# 演習課題
A - 感染根管治療についての文章によると、歯髄が死ぬと一時的に痛みがなくなるのはなぜですか。
B - 感染根管治療についての文章のうち、「歯髄が死ぬと神経組織がなくな」から「こんのうほう)を形成します。」までの部分を、一字一句違えずに書き写しなさい。
C - 感染根管治療についての文章の最後の文に続けて、その先を書き継ぎなさい。

# 提示文
════════════════

感染根管治療について
- 2022年12月20日
- 虫歯
感染根管治療について
感染根管治療(かんせんこんかんちりょう)とは細菌に感染して、歯髄(歯の神経のこと)が腐ってしまったり、あるいは既存の根管充填剤が汚染され、それらを除去し歯の根の治療をすることをいいます。歯の根の治療にはもう一つ抜髄がありますが、以前にも記載しましたのでご参考いただければと思います(歯の神経と治療方法)。
歯髄が腐る
むし歯菌による歯髄への感染、咬み合わせがあっていない被せ物、知覚過敏などが原因で持続的に歯髄が刺激されると歯髄炎(しずいえん)となります。さらにこの状態を放置しておくと、歯髄炎が進行して歯髄が壊死し、腐ってしまい感染根管となります。
歯髄が死ぬと神経組織がなくなるため、一時的には痛みがなくなります。しかし感染は静かに広がっていきます。
歯の根の先に膿が溜まり、腫れる
感染根管になってしまうと、繁殖した細菌は歯の内部の象牙質に侵入しながら、歯を支える歯根のまわりの骨を溶かして膿が溜ります。これを根尖性歯周炎(こんせんせいししゅうえん)と呼びます。炎症が広がると、歯根膜炎(しこんまくえん)をおこしたり、根尖病変(こんせんびょうへん)や歯根嚢胞(しこんのうほう)を形成します。
治療
腐った歯髄とその周りの汚れた歯根を同時に清掃しなければ溜まった膿は無くなりません。このような治療を感染根管治療といいます。汚れがなくなると膿は排出され症状は改善にむかいます。

════════════════

# 保存データ

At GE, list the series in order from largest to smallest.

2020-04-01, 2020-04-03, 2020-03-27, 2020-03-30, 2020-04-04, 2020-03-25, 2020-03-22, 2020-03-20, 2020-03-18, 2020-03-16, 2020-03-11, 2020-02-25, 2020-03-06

════════════════

# 課題別解答
A - 神経組織がなくなるためです。

B -
歯髄が死ぬと神経組織がなくなるため、一時的には痛みがなくなります。しかし感染は静かに広がっていきます。
歯の根の先に膿が溜まり、腫れる
感染根管になってしまうと、繁殖した細菌は歯の内部の象牙質に侵入しながら、歯を支える歯根のまわりの骨を溶かして膿が溜ります。これを根尖性歯周炎(こんせんせいししゅうえん)と呼びます。炎症が広がると、歯根膜炎(しこんまくえん)をおこしたり、根尖病変(こんせんびょうへん)や歯根嚢胞(しこんのうほう)を形成します。

C -
根尖性歯周炎の症状の経過
根尖性歯周炎には急性期と慢性期があります。
・急性期
急性期は何もしなくてもズキズキ痛い状態です。
痛み止めを服用しても改善しないくらいの痛みがでます。その後歯ぐきが腫れ切開して膿を出さないといけないこともあります。
・慢性期
慢性期は普段は痛くないけれども、体調が悪いときなどに鈍痛が生じます。またものを噛むとひびいたり、おもたい感じがしたり、患歯の周りの歯ぐきにニキビのようなできものができることが多いです。またそのできものが腫れたり、潰れたり繰り返すことがあります。
根尖性歯周炎は臨床上よく遭遇する病気ですが、急性期には耐え難いほどの痛みを呈する病気でもあります。また炎症が強いほど麻酔薬も効きにくく、患者さんにとっても、歯科医師にとってもつらい病気です。異常を感じたら早めの受診をおすすめします。